Dans le cas où le testament a été reçu avec l’assistance d’un interprète, il fait bien foi jusqu’à inscription de faux de la réalité des déclarations de l’interprète, mais non des déclarations du testateur :outre que celui-ci a peut-être pu ne rien dire (V. supra 3°), ses propos, en tout cas, n’ont pas été transcrits par le notaire. Il est donc possible, sans s’inscrire en faux, de soutenir que l’interprète a mal traduit,par erreur ou par fraude, les dernières volontés du testateur. Ajoutons que la preuve de la non-conformité de la version traduite à la version originale est libre,car on ne saurait prétendre qu’il s’agit de prouver contre l’écrit portant la version traduite, la signature apposée par le testateur étant celle d’une personne qui, par hypothèse, n’en comprenait pas le contenu 8. Que le testament reçu avec l’assistance d’un interprète soit ainsi plus fragile, la Cour de cassation l’avait justement relevé, pour l’interdire, en 1956 (v.supra n°2).

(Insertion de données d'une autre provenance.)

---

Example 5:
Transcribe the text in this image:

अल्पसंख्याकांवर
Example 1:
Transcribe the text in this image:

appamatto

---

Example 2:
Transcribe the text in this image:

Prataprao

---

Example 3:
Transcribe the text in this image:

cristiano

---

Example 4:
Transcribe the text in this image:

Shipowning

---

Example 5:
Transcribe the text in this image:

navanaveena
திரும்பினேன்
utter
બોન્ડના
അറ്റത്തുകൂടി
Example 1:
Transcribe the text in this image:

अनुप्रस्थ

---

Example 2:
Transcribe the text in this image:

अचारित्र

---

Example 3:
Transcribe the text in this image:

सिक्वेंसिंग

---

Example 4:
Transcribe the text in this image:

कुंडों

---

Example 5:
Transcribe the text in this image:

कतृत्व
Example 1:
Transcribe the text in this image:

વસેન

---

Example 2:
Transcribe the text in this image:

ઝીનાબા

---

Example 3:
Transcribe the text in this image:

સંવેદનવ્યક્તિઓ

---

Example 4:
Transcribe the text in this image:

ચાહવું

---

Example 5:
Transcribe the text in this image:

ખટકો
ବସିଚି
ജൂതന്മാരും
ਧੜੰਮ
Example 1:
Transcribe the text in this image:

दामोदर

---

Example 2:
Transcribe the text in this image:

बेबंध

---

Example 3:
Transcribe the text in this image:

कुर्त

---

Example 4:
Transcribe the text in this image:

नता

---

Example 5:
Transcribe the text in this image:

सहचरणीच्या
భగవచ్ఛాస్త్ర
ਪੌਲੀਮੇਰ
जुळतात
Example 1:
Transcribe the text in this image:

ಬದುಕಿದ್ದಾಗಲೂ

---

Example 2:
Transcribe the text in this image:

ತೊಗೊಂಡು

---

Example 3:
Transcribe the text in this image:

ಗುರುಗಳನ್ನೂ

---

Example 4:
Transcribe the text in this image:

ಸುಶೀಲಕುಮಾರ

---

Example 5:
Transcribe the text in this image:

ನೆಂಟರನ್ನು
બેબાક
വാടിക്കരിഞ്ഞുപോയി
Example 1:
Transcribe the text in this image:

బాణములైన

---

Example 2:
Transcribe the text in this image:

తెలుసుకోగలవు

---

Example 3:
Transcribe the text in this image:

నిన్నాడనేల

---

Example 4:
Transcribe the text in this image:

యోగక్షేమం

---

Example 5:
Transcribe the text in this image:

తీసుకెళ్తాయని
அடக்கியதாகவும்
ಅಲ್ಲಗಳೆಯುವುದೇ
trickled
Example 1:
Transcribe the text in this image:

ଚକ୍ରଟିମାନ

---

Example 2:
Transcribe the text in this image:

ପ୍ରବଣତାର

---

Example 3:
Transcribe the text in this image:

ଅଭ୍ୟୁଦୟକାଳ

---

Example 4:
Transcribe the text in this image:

Cela dit, d’une part, ce risque ne doit pas être exagéré : la compétence et l’honnêteté de l’interprète doivent être présumées. Et il peut être éliminé si le testateur a la prudence de coucher ses dernières volontés,exprimées dans sa langue, dans un document annexé au testament authentique9. D’autre part, ce risque était déjà pris par la jurisprudence qui permet que le testament soit traduit par le notaire : la traduction n’ entrant pas dans la mission du notaire, la fidélité peut en être contestée sans devoir s’inscrire en faux. La Cour de cassation souligne bien en 1868 les dangers du procédé (v. supra n°2), même si elle ne l’interdit point.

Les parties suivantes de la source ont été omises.